1. Repurposing existing drug candidates
The use of AI in drug discovery so far is perhaps best demonstrated in drug repurposing, where AI can rapidly identify alternative indications for existing molecules. Over 250 companies are currently working on repurposing drugs through AI, with COVID-19 having provided a unique opportunity to apply this quick and flexible approach to drug discovery.
Baricitinib, a Janus kinase inhibitor for rheumatoid arthritis, was identified as a potential treatment for COVID-19 by BenevolentAI using their knowledge graph platform. It received emergency use authorization from the U.S. FDA in 2020 for treatment of COVID-19 in hospitalised patients followed by full approval in 2022, based on the results of four randomised clinical trials.
Most compounds identified by AI repurposing approaches are still under evaluation in clinical trials. The outlook is positive: data availability and quality are expected to improve as data becomes more diverse and accessible. That should fuel efforts in this space.
2. Drug target identification
AI techniques can rapidly build molecular disease models and much more efficiently identify druggable targets and biomarkers than traditional methods. An enormous volume of biomedical data is available, although the integration of multiple unstructured datasets is challenging. AI can be employed to extract and analyse findings from unstructured datasets, such as journal articles and omics databases as well as imaging and real-world patient data. Knowledge graphs are used to identify novel connections between entities, although the capabilities of these approaches are limited by the quality of standardisation and labelling of underlying datasets.
Initial programs using AI in drug target identification have moved through discovery and preclinical development, and at least 20 drugs with novel disease-target associations identified by AI are progressing through phase 1 and 2 studies. As companies expand datasets and feed findings back into AI algorithms, increasing numbers of drugs with novel disease-target associations — or entirely novel targets — are expected to emerge.
3. Small molecule drug design
Using available chemical structure data, AI can simulate complex chemical properties or enable the design of drug structures significantly faster and more accurately than traditional methods. Within this use case, companies can use AI to screen existing chemical libraries or to generate novel chemical designs. The availability and usability of underlying datasets remain key challenges in this use case, with training sets being comparatively small compared with the full chemical space of billions of compounds.
In addition, data availability varies across different target classes, with kinases and G protein-coupled receptors being the most well characterised, which limits generalisable models and the novelty of resulting drug candidates.
Individual AI-driven tools are already an integral part of the drug design process for small molecules, with larger predictive solutions undergoing iterative development.
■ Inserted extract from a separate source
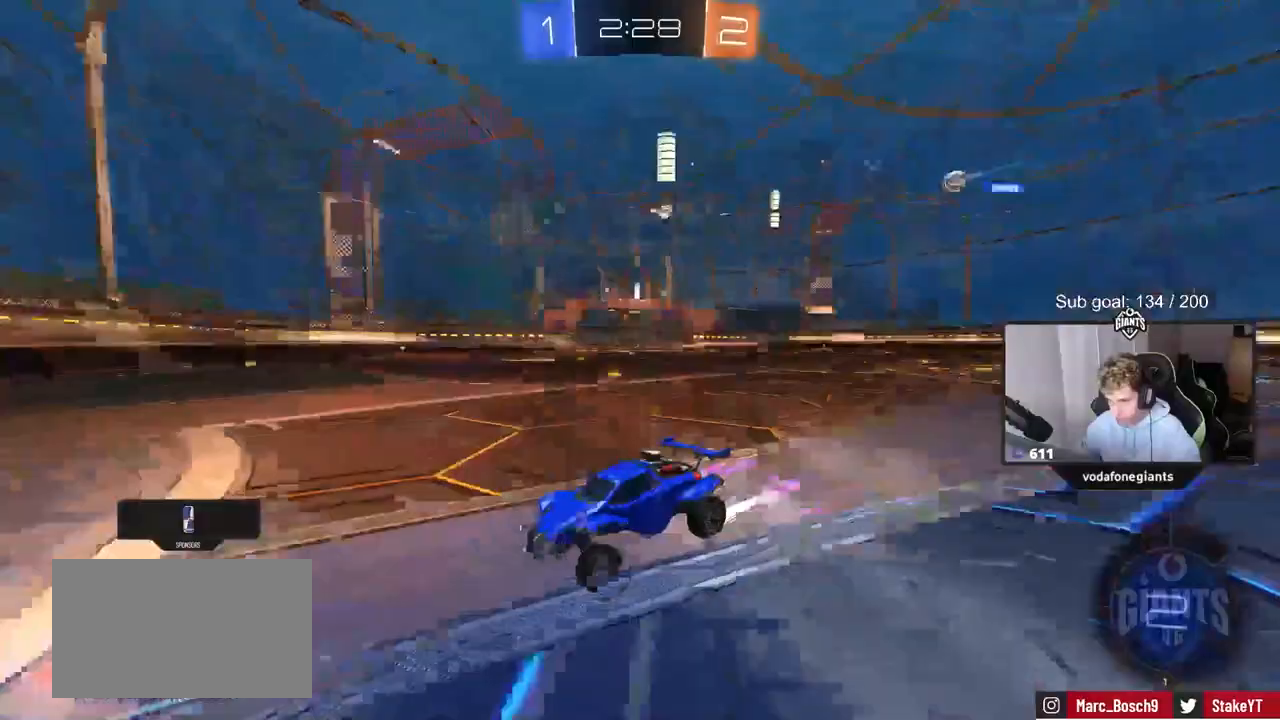
{"keys": ["w"], "mouse": [], "mouse_move": "still", "events": [[150, "shift", "down"], [333, "d", "up"], [333, "shift", "up"]]}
Small molecules designed using AI are significantly more common than antibodies designed using AI at this point. Clinical programs from companies such as Exscientia and Insilico Medicine are part of the first wave of AI-designed small molecule drugs undergoing phase 2 trials, the results of which are likely to begin to illustrate the maturity and future potential of this use case.
4. Antibody drug design
Antibody design is a growing use case for AI through both optimisation of existing structures and de novo candidate design. To date, few AI-designed antibodies have reached the clinic, and the more complex nature of these molecules poses distinct challenges compared with small molecule drug design — such as with the computational capabilities required to run larger models. AI models for antibody design are also limited by the availability of datasets for antibody sequences and antibody-antigen pairs. In addition, with a large proportion of training data being derived from the same libraries used for traditional antibody design approaches, many of the traditional challenges, such as balancing specificity and affinity, persist.
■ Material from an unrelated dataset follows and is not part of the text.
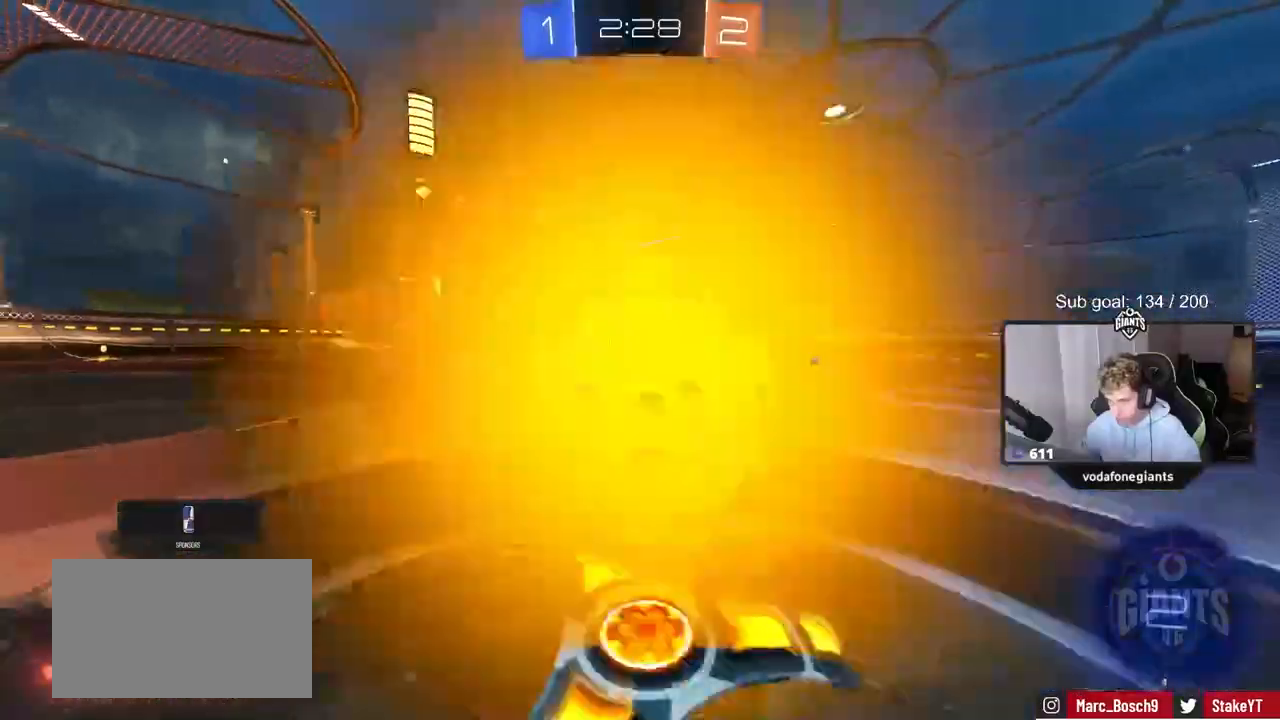
{"keys": ["d", "w"], "mouse": ["left"], "mouse_move": "still", "events": [[17, "mouse_left", "down"], [100, "d", "down"]]}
The ecosystem of researchers and companies focused on AI for antibody drug design is growing, with a flurry of announcements from large pharma companies over the past year disclosing innovative internal capabilities or collaborations with start-ups or big tech.
Most recently, more than US$1 billion was secured by Xaira Therapeutics, which plans to initially focus on de novo antibodies, having employed researchers with experience designing leading diffusion models for protein and antibody design alongside genomics and proteomics groups. Continued collaborations between AI platforms and pharma companies, as well as an increase in standardised and open source data, are expected to grow the maturity of this use case.
Outlook: Maturity of AI across use cases
AI maturity in life sciences in a diverse landscape and varies across use cases (see FIgure 4). While applications like repurposing existing drug candidates and target identification have made significant strides, others like antibody drug design are still in the relatively early stages.